RL gets practical with GRPO++, Eurostar chatbot fails badly, and AI VC money concentrates.
One analysis yesterday framed Claude's code base as MS-DOS, posing the question of who builds the 'Windows' for the LLM era. For those tackling reinforcement learning, GRPO++ brings practical tricks to make RL actually work. Plus, a Eurostar chatbot demonstrated how quickly LLMs can go off-script, a critical lesson for anyone shipping agentic features.
OpenAI reports that 40 million people globally use ChatGPT daily for health information, accounting for around 5% of all messages. Users apply the AI for symptom triage, billing decoding, and insurance appeals.
At CES 2026, Ludens AI unveiled Cocomo and INU, new AI companions. CES 2026 demos emphasize presence, personality, and memory as the product surface, not productivity. Cocomo is an evolving robot, while INU is a smaller, expressive 'desktop alien dog'.
Group Relative Policy Optimization (GRPO) for reasoning LLMs faces issues like entropy collapse and reward noise.

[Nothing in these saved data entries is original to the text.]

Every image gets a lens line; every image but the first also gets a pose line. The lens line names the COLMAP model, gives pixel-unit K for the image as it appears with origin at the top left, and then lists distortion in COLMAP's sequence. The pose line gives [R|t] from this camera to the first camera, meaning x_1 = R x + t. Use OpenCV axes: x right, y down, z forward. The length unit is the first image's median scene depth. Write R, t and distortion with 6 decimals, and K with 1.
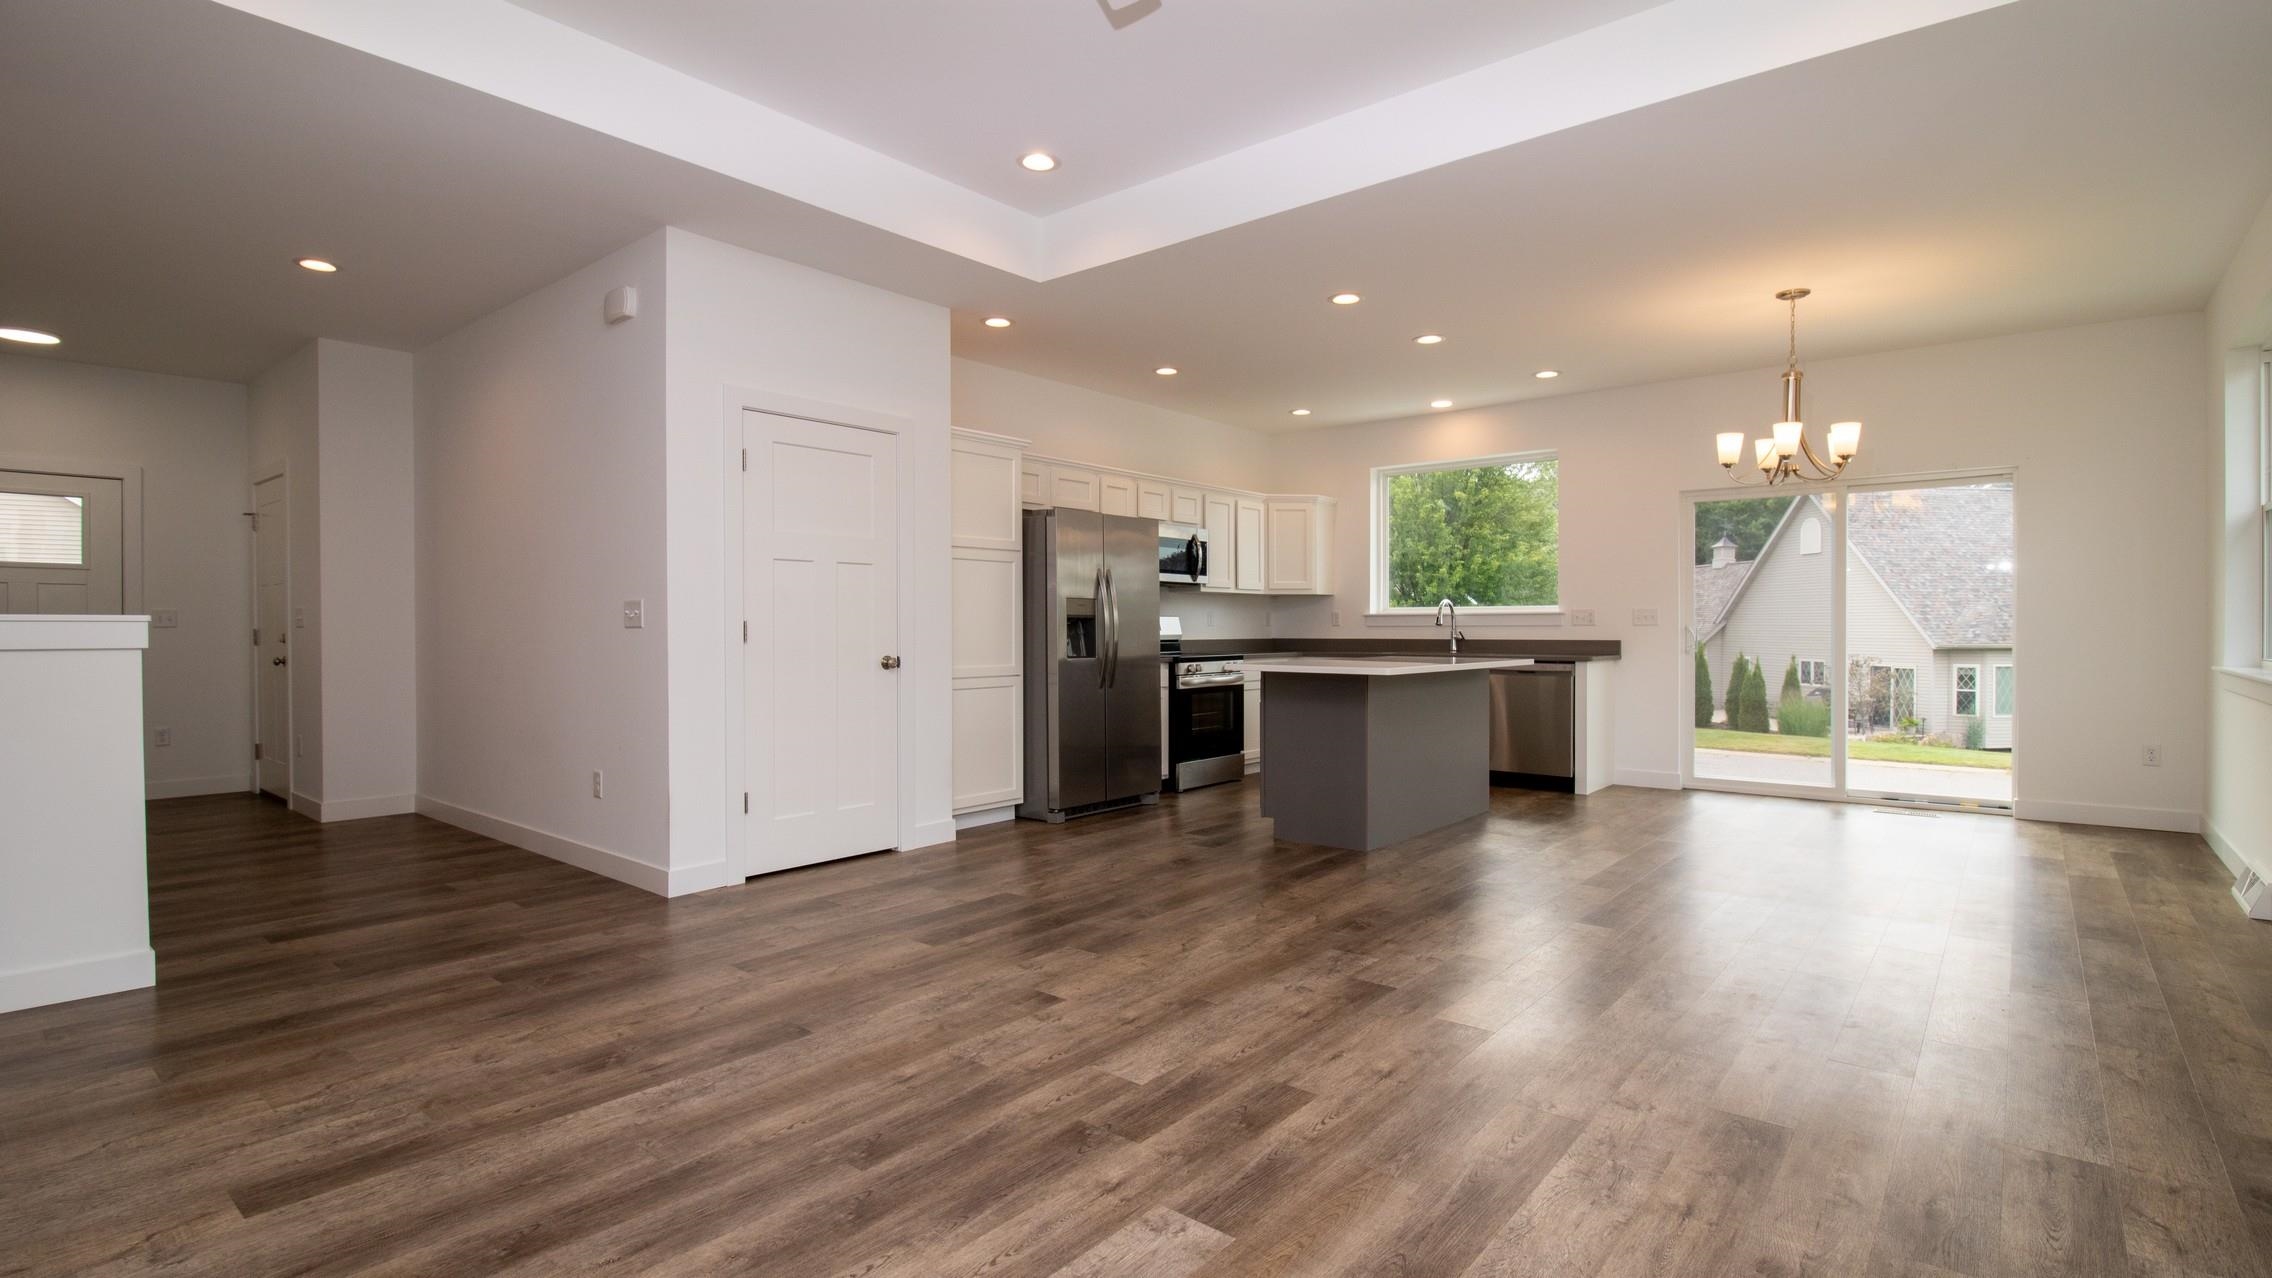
lens RADIAL K [[1060.3, 0, 1156.1], [0, 1060.3, 633.9], [0, 0, 1]] dist [-0.000478, -0.012413]
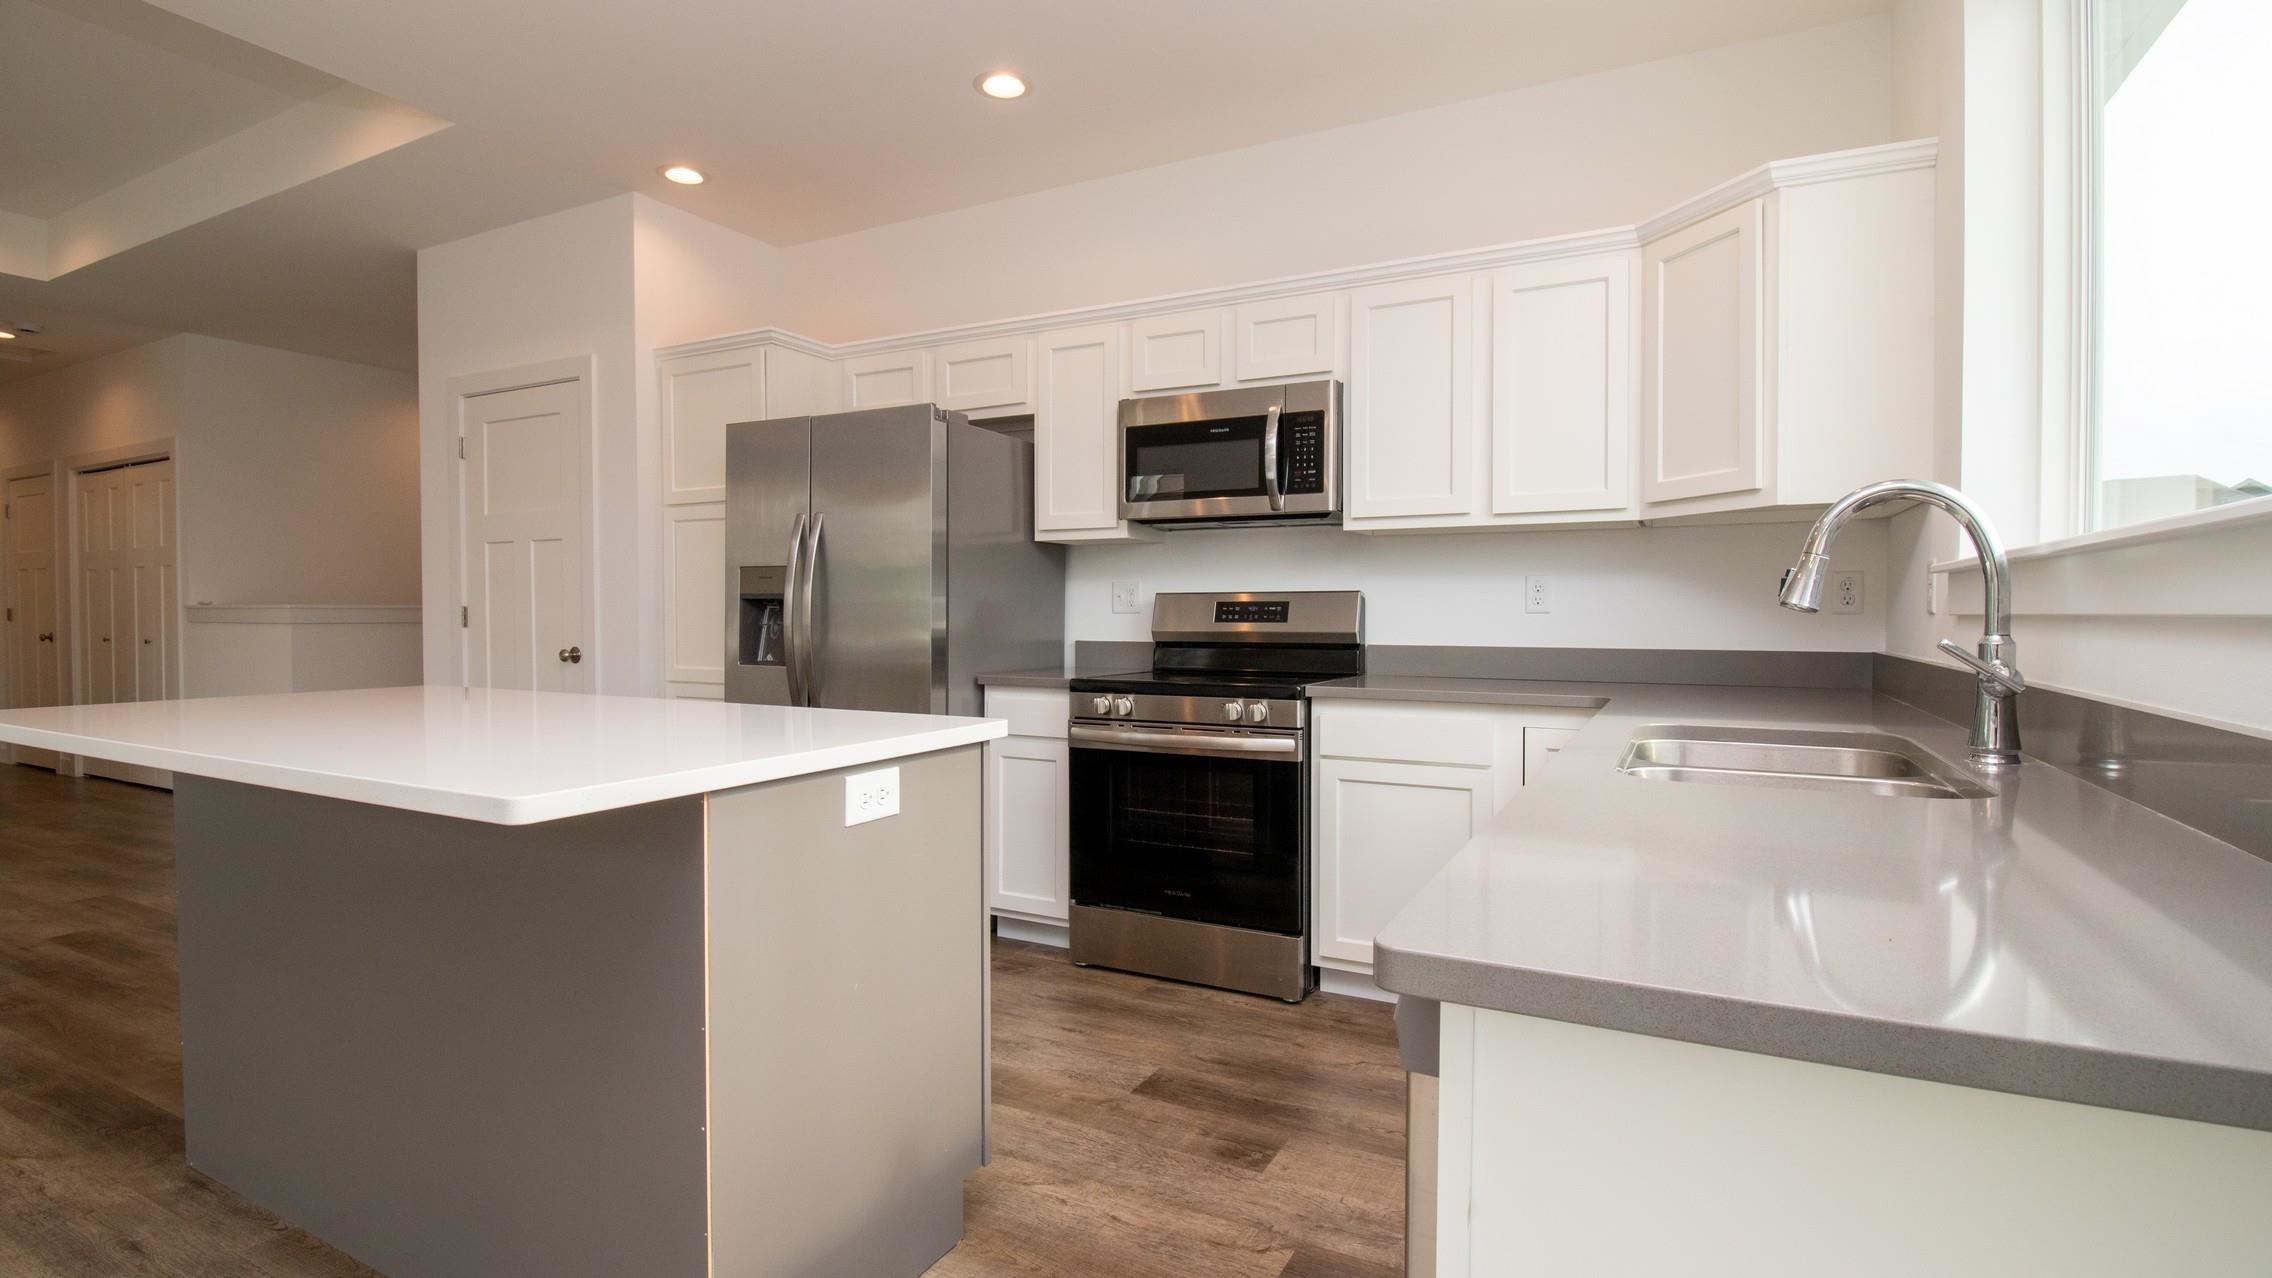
lens RADIAL K [[1060.3, 0, 1157.0], [0, 1060.3, 618.6], [0, 0, 1]] dist [-0.000478, -0.012413]
pose [[0.204475, 0.005688, -0.978855, 0.565378], [-0.010017, 0.999943, 0.003719, -0.007982], [0.978821, 0.009045, 0.204520, 1.094778]]
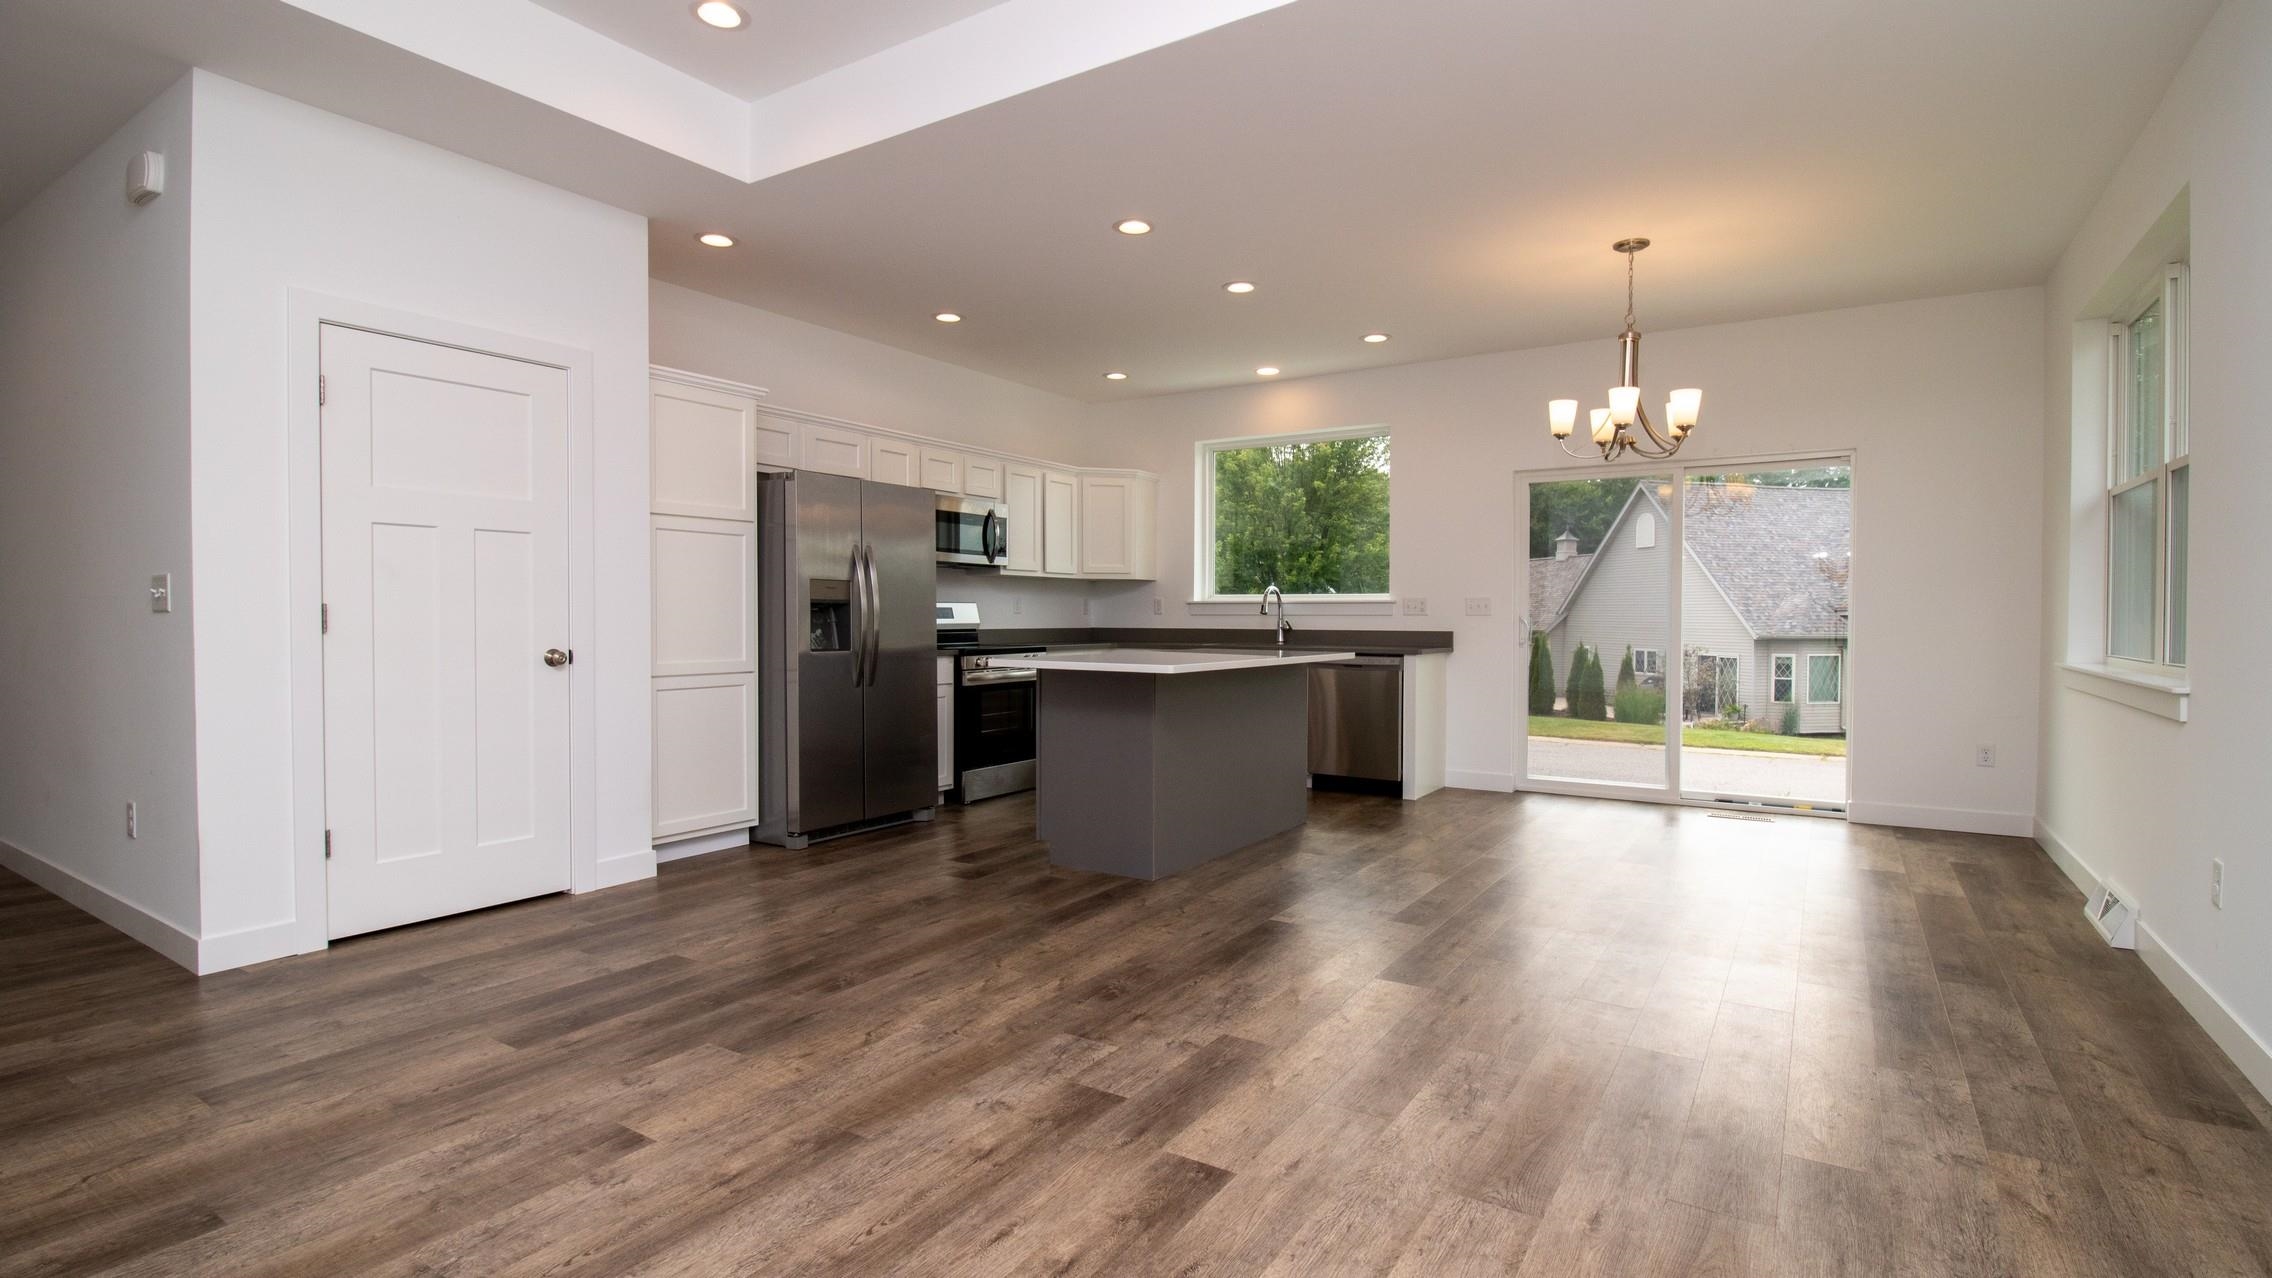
lens RADIAL K [[1060.3, 0, 1157.2], [0, 1060.3, 631.2], [0, 0, 1]] dist [-0.000478, -0.012413]
pose [[0.992432, 0.003402, 0.122750, 0.082674], [-0.004492, 0.999953, 0.008608, -0.001241], [-0.122715, -0.009095, 0.992400, 0.136370]]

The article details techniques such as Decoupled Advantage Policy Optimization (DAPO) and Truncated Importance Sampling (TIS) to improve training stability and efficiency, exemplified by Olmo 3. TIS used in DAPO shows performance gains.
Eurostar's AI chatbot had four issues: guardrail bypass, prompt injection for system prompt disclosure, HTML injection, and manipulated chat history leading to server-side guardrail bypass. The chatbot was not connected to customer information databases, reducing direct data exposure risk.
A developer built a setup to run multiple Claude agents in parallel from an iPhone. This involves kicking off Claude Code on a Vultr cloud VM via Tailscale, getting push pings when it needs input, and responding directly from their phone, enabling asynchronous development.
Claude Code, while useful for developers with its file system access and autonomous agency, is too low-level for mass adoption, akin to MS-DOS. Its value comes from accessing full project context, but its command-line interface limits reach. The missing layer is a GUI that exposes repo-scoped permissions, safe tool invocation, and reversible actions for non-CLI users.
Draft AI companion regulations in China propose separate consent for user data training and adherence to 'core socialist values'. Industry feedback historically changes drafts; the author expects these stringent provisions will be softened (speculation).
SVB's H2 2025 State of the Markets report reveals AI companies are less efficient, showing lower revenue per employee and worse profit margins despite significant capital. VC funding is increasingly concentrated in mega-deals, and startup graduation rates have plummeted.
A Principal Engineer argues agentic AI tools create an unprecedented opportunity for senior engineers to reach staff/principal roles. AI can accelerate learning, boost visibility through rapid content generation, and refine strategic planning.
An analysis explores the tension between AI's ability to create personalized content at scale and the enduring value of human-produced content for shared experiences and community. It argues that new jobs and human desires will ensure human labor persists, countering predictions of extreme wealth concentration.
Zapier CEO Wade Foster detailed his executive AI workflows, sharing how he uses tools like Grok and Zapier agents. He applies AI to analyze company culture, and uses an agent that scores interview transcripts against job rubrics and company values, then flags discrepancies.
NVIDIA published a step-by-step guide to building a multimodal AI agent using their open models, Nemotron, Isaac GR00T, and Cosmos, alongside the Reachy Mini robot. The instructions detail how to replicate a voice plus vision loop, reasoning, tool orchestration, and robot interaction primitives using the NeMo Agent Toolkit for orchestration and Pipecat for real-time voice and vision.